Cindy intervient au meilleur de son bonheur du moment : « Perpétuel, perpétuer, perpétuité, c’est en effet ton triste destin, ma Lolotte ! », grince-t-elle comme une porte de cachot, qui se referme à temps pour éviter une giclée d’eau en plein visage.

N’empêche que, malgré l’inévitable déperdition sur le plancher, Charlotte a quand même pu répéter l’opération une petite dizaine de fois. Elle en a d’ailleurs profité pour se laver le genou et le coude abîmés qui, tout comme son bras ankylosé, lui font moins mal que ce matin, à force de les remuer, sans doute.  

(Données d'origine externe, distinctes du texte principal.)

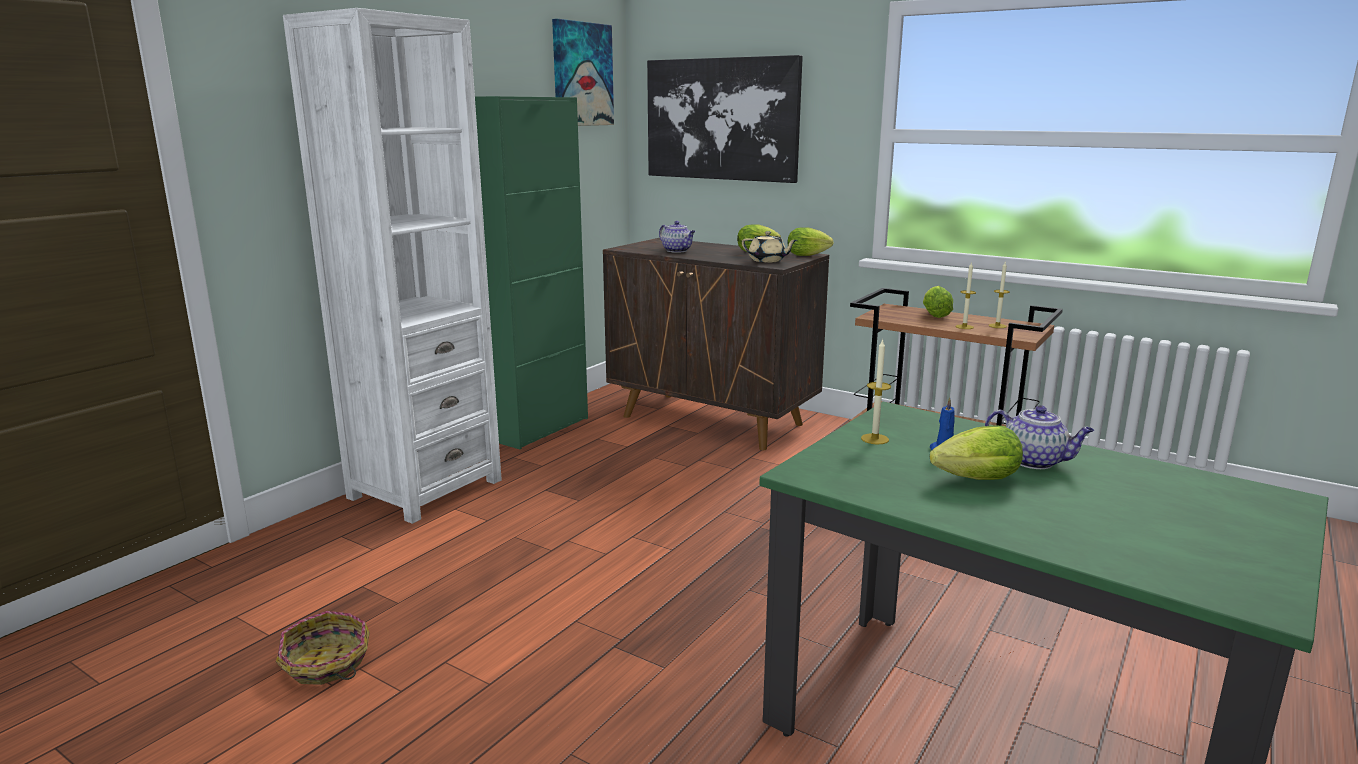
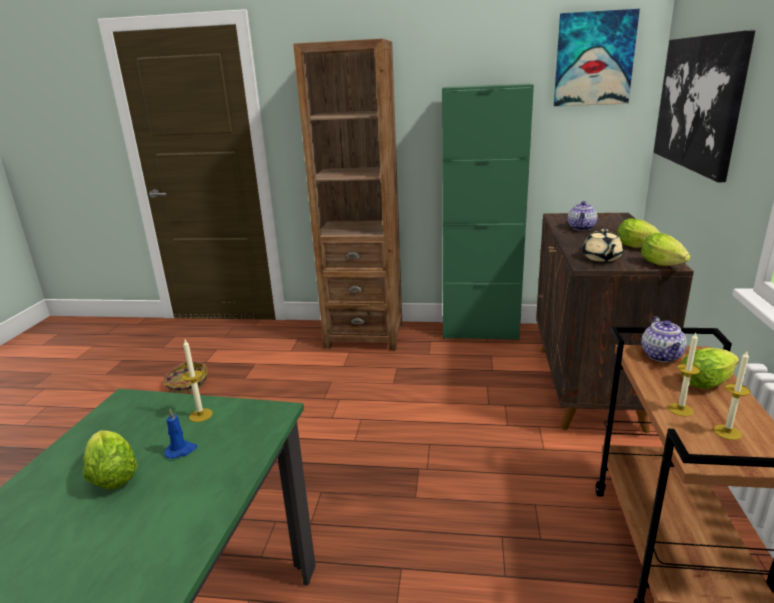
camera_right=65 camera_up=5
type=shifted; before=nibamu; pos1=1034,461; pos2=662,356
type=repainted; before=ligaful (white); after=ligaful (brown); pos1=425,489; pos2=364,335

Au second coup de quatorze heures, elle termine ses ablutions. D’un air ravi, elle contemple autour d’elle le sol détrempé. Tout aura le temps de se volatiliser avant la prochaine fois, pour autant qu’il y en ait une.
La cuvette semble un peu plus propre et Charlotte se sent fraîche et tonifiée, en dépit de l’absence de savon. Pour peu qu’on lui fournisse chaque jour deux litres d’eau, (ce qui ne paraît pas encore être le cas ce vendredi !), Charlotte est très fière de son stratagème. « Tu n’espères tout de même pas le faire breveter ? », réattaque Cindy, tandis que les gouttes s’évaporent de sa peau et que ses cheveux mouillés lui procurent une sensation d’infinie fraîcheur.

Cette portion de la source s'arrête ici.